I'm a 39 yr old Male.I have been suffering from this for about 20yrs, it started with twitching in my eye, legs & arms. All but the eye have slowed over the yrs in frequency, but I've had other symptoms over the yrs - prickly, numb feelings in legs, strange pains in my hands and forearms, pins and needles in my hands and feet... There have been other strange sensations too.
4 months ago I had an attack of some kind, it lasted for about 5 weeks, I had vertigo, dizziness and nausea.A heavy feeling in my legs and I noticed my left eye is blurry. My balance was off and I felt like I was wobling while I walked.
It went away by and large, but 6 weeks later I got this terrible squeezing feeling in my ribs, back and throat, it lasted for 2 weeks. I came across articles about the MS hug. When I looked at the symptoms of MS, i ticked almost all the boxes, so i went to see a neuro. The brain mri was clear, the doc only saw the report, but not the images and is relying on the radiographers report to dx. (I am not happy with this)

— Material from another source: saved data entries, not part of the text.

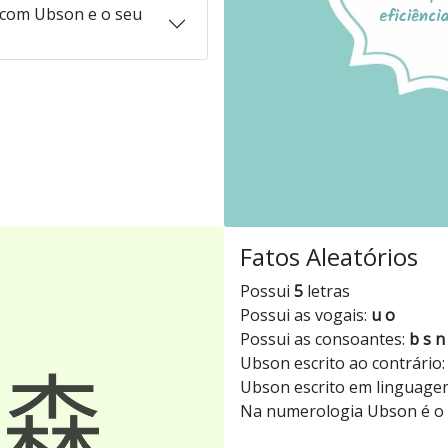
com Ubson e o seu
Fatos Aleatórios
Possui
5
letras
Possui as vogais:
u o
Possui as consoantes:
b s n
Ubson escrito ao contrário
Ubson escrito em linguage
Na numerologia Ubson é 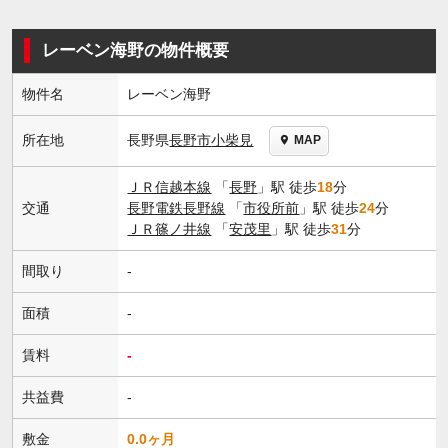
レーベン海野の物件概要
物件名
レーベン海野
長野県
長野市
小柴見
所在地
MAP
ＪＲ信越本線
「
長野
」駅 徒歩
18
分
交通
長野電鉄長野線
「
市役所前
」駅 徒歩
24
分
ＪＲ篠ノ井線
「
安茂里
」駅 徒歩
31
分
間取り
-
面積
-
賃料
-
共益費
-
敷金
0.0ヶ月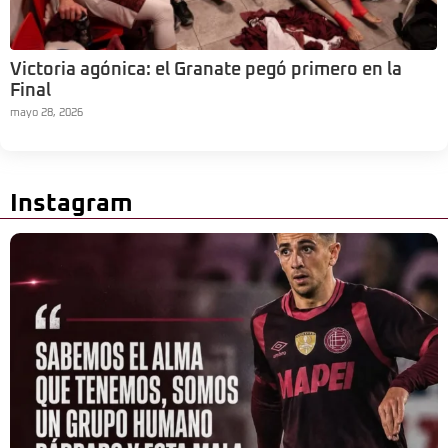
Victoria agónica: el Granate pegó primero en la
Final
mayo 28, 2026
Instagram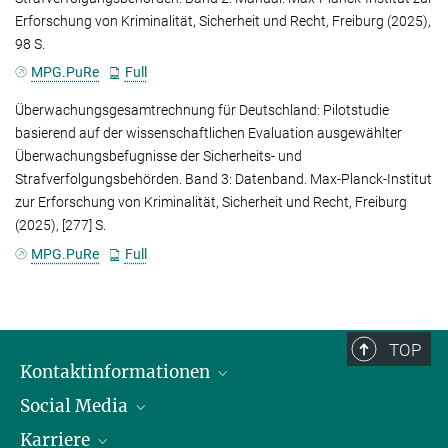
Erforschung von Kriminalität, Sicherheit und Recht, Freiburg (2025),
98 S.
MPG.PuRe
Full
Überwachungsgesamtrechnung für Deutschland: Pilotstudie
basierend auf der wissenschaftlichen Evaluation ausgewählter
Überwachungsbefugnisse der Sicherheits- und
Strafverfolgungsbehörden. Band 3: Datenband. Max-Planck-Institut
zur Erforschung von Kriminalität, Sicherheit und Recht, Freiburg
(2025), [277] S.
MPG.PuRe
Full
TOP
Kontaktinformationen
Social Media
Öffnungszeiten & Anfahrt
Karriere
Ansprechpersonen
LinkedIn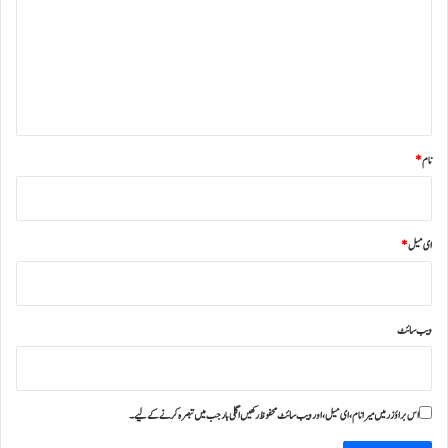
ص
ر
ہ
*
نام
*
ای میل
*
ویب‌ سائٹ
اس براؤزر میں میرا نام، ای میل، اور ویب سائٹ محفوظ رکھیں اگلی بار جب میں تبصرہ کرنے کےلیے۔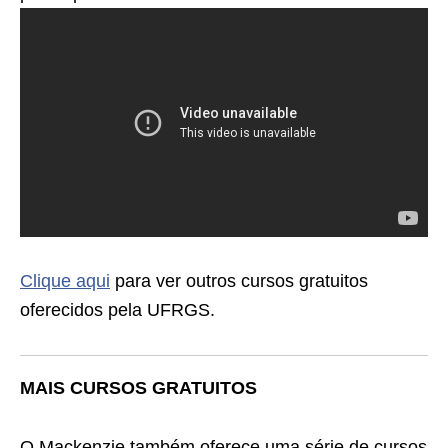
Clique aqui
para ver outros cursos gratuitos
oferecidos pela UFRGS.
MAIS CURSOS GRATUITOS
O Mackenzie também oferece uma série de cursos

I have symptoms daily, my hands and forearms get sharp pains that come and go, If I grip something tight it hurts, if I do nothing it still hurts, my eye twitches non-stop and I get beating twitches in my arms, legs and occasionally my cheeks and lips. My legs feel stiff and crampy often and i have been unusually fatigued over the last year.I also get lightning-like shock pains in my arms and torso occasionally (they r scary!)

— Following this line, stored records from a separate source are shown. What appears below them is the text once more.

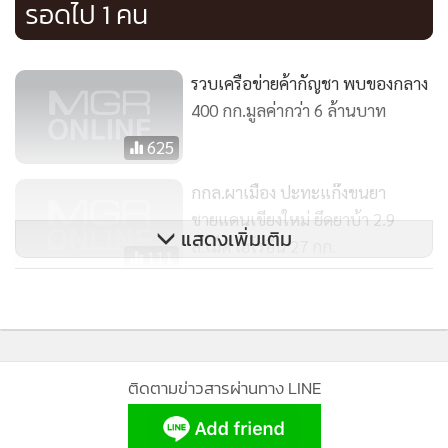
รอดไป 1 คน
รวบเครือข่ายค้ากัญชา พบของกลาง
400 กก.มูลค่ากว่า 6 ล้านบาท
625
กกล.ผาเมือง ปะทะแก๊งขนยา
ชายแดนเขียงใหม่ ยึดยาบ้า 2.9
แสดงเพิ่มเติม
ล.เม็ด เฮโรอีน 27 กก.
111
จากการสอบสวนของเจ้าหน้าที่ตำรวจพบหลักฐานเชื่อมโยงว่า
นายธนาวุฒิ หรือบอย เป็นผู้เกี่ยวข้องกับการลำเลียงยาเสพติด
คิดรวยทางลัด!! สาวสุพรรณฯ รับจ้าง
จำนวนดังกล่าว จึงรวบรวมพยานหลักฐานร้องทุกข์กล่าวโทษต่อ
ขนยา สุดท้ายไปไม่รอดโดนรวบคา
พนักงานสอบสวน สถานีตำรวจภูธรแม่แตง และขออนุมัติศาล
ด่าน
365
จังหวัดเชียงใหม่ออกหมายจับ นายธนาวุฒิ ในฐานความผิด ร่วม
ติดตามข่าวสารผ่านทาง LINE
กันมียาเสพติดให้โทษประเภท 1 (เมทแอมเฟตามีน หรือยาบ้า,
ไอซ์) โดยมีปริมาณแอมเฟตามีน หรืออนุพันธ์แอมเฟตามีน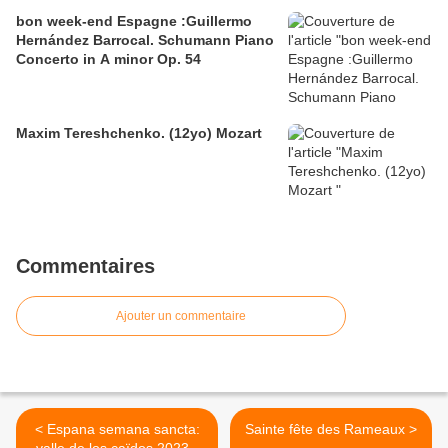
bon week-end Espagne :Guillermo
Hernández Barrocal. Schumann Piano
Concerto in A minor Op. 54
Maxim Tereshchenko. (12yo) Mozart
Commentaires
Ajouter un commentaire
< Espana semana sancta:
Sainte fête des Rameaux >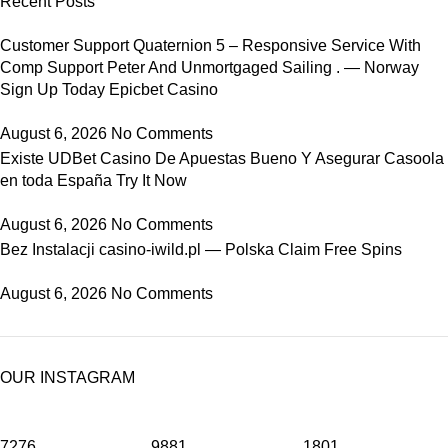
Recent Posts
Customer Support Quaternion 5 – Responsive Service With
Comp Support Peter And Unmortgaged Sailing . — Norway
Sign Up Today Epicbet Casino
August 6, 2026
No Comments
Existe UDBet Casino De Apuestas Bueno Y Asegurar Casoola
en toda España Try It Now
August 6, 2026
No Comments
Bez Instalacji casino-iwild.pl — Polska Claim Free Spins
August 6, 2026
No Comments
OUR INSTAGRAM
7276
9881
1801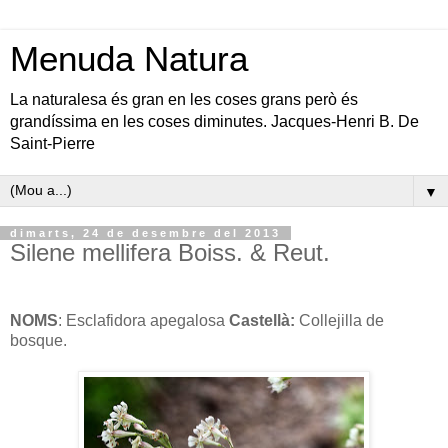
Menuda Natura
La naturalesa és gran en les coses grans però és
grandíssima en les coses diminutes. Jacques-Henri B. De
Saint-Pierre
▼
dimarts, 24 de desembre del 2013
Silene mellifera Boiss. & Reut.
NOMS
: Esclafidora apegalosa
Castellà:
Collejilla de
bosque.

From my symptoms, if it's MS at all,it seems that there would more likely be sclerosis on my spinal cord than the brain. My neuro only wanted a brain mri. Now that its clear he has basically washed his hands of me, saying if its clear then the dx isnt likely to be MS.
My Vit D test cam back as extremely low, so I have been supplementing - I know there's a connection between low Vit D and MS.
My problem is that I am suffering in silence, i know that these symptoms r real, and I fear that if its MS, I have most likely had it for many years. Is it possible that I have progressed to a new level of the disease and could a clear brain mri be a false negative? I dont feel like my neuro is taking me seriously at all :(
Any advice? Should I insist on a spinal mri or blood tests or even a spinal tap?
Apologies for the long winded story, but honestly I have had so many symptoms over the years that I have learnt to cope with them. It is a daily struggle, and I am still in limbo.